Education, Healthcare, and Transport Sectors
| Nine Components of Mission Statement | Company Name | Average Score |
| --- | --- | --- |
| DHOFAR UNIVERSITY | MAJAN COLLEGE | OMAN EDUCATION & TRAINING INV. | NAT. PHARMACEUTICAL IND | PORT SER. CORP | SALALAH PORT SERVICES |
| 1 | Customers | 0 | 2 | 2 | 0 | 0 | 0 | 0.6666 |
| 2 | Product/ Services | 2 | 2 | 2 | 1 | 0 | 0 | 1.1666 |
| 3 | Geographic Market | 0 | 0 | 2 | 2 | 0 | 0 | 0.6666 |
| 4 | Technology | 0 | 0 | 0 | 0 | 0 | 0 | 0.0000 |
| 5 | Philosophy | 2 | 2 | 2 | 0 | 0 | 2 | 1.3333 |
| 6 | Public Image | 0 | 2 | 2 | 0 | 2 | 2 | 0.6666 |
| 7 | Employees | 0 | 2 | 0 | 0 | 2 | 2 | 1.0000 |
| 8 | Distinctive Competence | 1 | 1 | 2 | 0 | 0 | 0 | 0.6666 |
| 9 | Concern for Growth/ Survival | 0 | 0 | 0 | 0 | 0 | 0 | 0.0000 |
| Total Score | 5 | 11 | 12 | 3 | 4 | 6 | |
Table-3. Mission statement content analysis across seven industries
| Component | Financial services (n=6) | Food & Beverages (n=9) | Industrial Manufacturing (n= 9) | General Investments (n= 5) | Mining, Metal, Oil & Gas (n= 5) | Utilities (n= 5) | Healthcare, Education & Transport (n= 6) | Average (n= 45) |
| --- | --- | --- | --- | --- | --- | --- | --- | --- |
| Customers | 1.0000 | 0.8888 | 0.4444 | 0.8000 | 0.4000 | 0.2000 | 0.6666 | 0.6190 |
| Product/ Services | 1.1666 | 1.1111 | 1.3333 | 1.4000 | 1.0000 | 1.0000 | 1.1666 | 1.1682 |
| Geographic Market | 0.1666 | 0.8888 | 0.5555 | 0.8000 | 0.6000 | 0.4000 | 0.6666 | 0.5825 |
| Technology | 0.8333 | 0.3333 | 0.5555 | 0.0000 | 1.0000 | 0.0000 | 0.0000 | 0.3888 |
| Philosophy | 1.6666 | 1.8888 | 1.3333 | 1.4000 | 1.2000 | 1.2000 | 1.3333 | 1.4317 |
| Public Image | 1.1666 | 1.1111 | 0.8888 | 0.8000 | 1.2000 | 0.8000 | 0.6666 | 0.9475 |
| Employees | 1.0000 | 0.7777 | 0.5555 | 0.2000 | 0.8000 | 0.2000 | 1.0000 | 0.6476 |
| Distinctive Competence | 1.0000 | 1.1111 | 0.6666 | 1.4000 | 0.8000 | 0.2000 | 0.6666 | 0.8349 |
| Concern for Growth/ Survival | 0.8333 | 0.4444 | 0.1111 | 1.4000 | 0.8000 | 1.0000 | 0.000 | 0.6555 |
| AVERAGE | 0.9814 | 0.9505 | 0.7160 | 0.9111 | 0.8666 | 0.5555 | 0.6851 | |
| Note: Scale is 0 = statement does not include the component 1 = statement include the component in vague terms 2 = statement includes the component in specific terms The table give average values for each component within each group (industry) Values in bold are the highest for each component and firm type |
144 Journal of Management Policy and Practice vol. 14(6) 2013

Your assignment -> Print out, without change, each line from the line holding "0.5555 | 0.6851 | |" to the final line of the material.

Written response ->
| AVERAGE | 0.9814 | 0.9505 | 0.7160 | 0.9111 | 0.8666 | 0.5555 | 0.6851 | |
| Note: Scale is 0 = statement does not include the component 1 = statement include the component in vague terms 2 = statement includes the component in specific terms The table give average values for each component within each group (industry) Values in bold are the highest for each component and firm type |
144 Journal of Management Policy and Practice vol. 14(6) 2013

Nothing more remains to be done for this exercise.